3. Whether the Hon'ble ITAT was legally correct in holding that unless
a particular person is authorized to receive a notice as his/assesee's
agent, any notice served upon and received by him would not bind the
assessee ignoring the Rule of consistency in assesee's case that
factually the notice u/s 148 was served on the person/employee of the
assessee as per the past practice on the direction of the assessee i.e.
a doctor/professional of well repute who is well known among the
citizens of Agra and surrounding districts and also ignoring the position
of law that direction/instruction can be given by a person/assessee
either orally or in writing?
The AO issued notice to the assessee u/s 148 of the Act.
The assessee did not appear in the proceedings. The AO
considered the service to be sufficient thereafter made
various additions. The CIT (A) held that notice was sent at
the wrong address. Sri Mahesh on whom the notice was
allegedly served was not an employee of the assessee. The
Tribunal found that the notice sent by speed post was on
wrong address whereas the assessee's correct address was
49 Old Vijay Nagar Colony, Agra and not of 49 North Vijay
Nagar Colony Agra, and thus presumption of service of
notice by speed post as well as Section 292 BB will not be
attracted.
"Here we are concerned only with the valid service of a notice issued
u/s 148 of the Act. The invalidity of the notice issued under Section
148 renders the entire reaassessment proceedings as null and void
whereas non service of a notice issued u/s 148 renders the
assessment framed as bad in law. in this case there is no doubt that
notice u/s 148 was served on an incorrect address and against which
the explanation of the department is that the address of the assessee
is well known and the Inspector of the department had gone to a
correct address to serve this notice, is not tenable in the eyes of the
law when the record reveals that the notice was never served upon the
assessee. A notice issued u/s 142 (1) was sent back by Shri Alik
Farsaiya, the legal consultant on the reasoning that the notice did not
belong to any of his clients. Anotehr notice, allegedly, sent and
received by Shri Mahesh, the alleged employee of Dr. Ajay Prakash,
when it is found that he was not an employee of the assessee, cannot
be said to be duly served. The entire records were produced before
the ld. CIT (A) and he found the above contention of the assessee to
be correct. Unless a particular person is authorized to receive a notice
as his agent, any notice served or received by him would not bind the
assessee. In this case, nobody participated in the re-assessment
proceedings and the objection regarding the service of notice was
taken before ld. AO himself. Therefore newly inserted provisions of
Section 292-BB would also not help the department.

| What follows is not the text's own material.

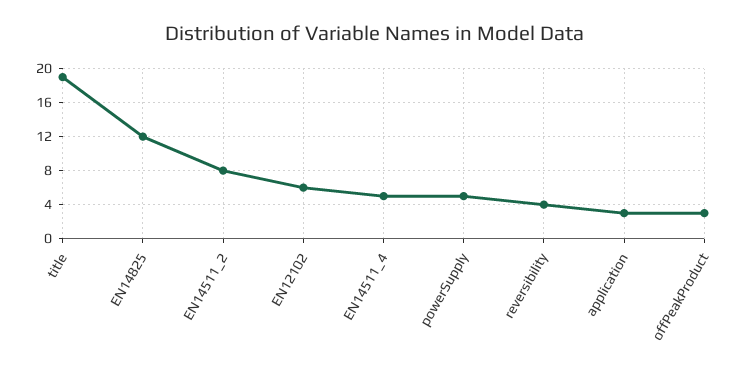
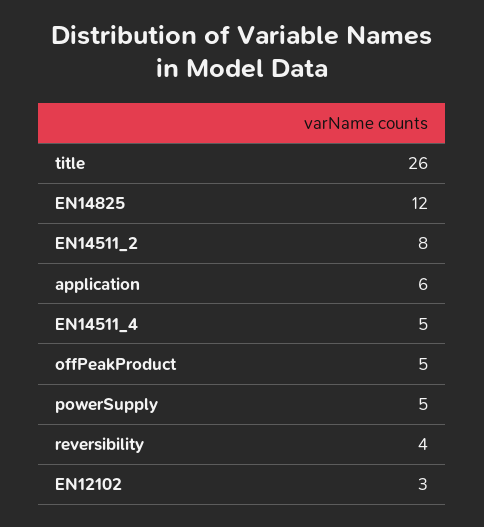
title: 19 -> 26
EN12102: 6 -> 3
application: 3 -> 6
offPeakProduct: 3 -> 5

This is trite law
that unless a valid notice is served upon the assessee any
reassessment framed has to be quashed. In this regard, the binding
decision of jurisdictional high court in the case of Madan Lal Agrawal
Vs. CIT 144 ITR 745 (Ald), inter alia, is relevant and can be cited as
relevant decision, being that of the jurisdictional High Court. The ld. AO
has refrained from sending his comments even in his reply in remand
report despite the fact it was sent to him with a specific direction by
the ld. CIT (A) and therefore it is confirmed on record that the AO had
nothing to say in the matter. Since the notice was not issued on the
known address of the assessee and there being no valid evidence of
proper service of this notice, the impugned order passed by the ld. AO
becomes bad in laws. Therefore, the ld. CIT (A) has correctly quashed
the impugned assessment order. Hence, we cannot allow the appeal
of the Revenue and the same is hereby dismissed."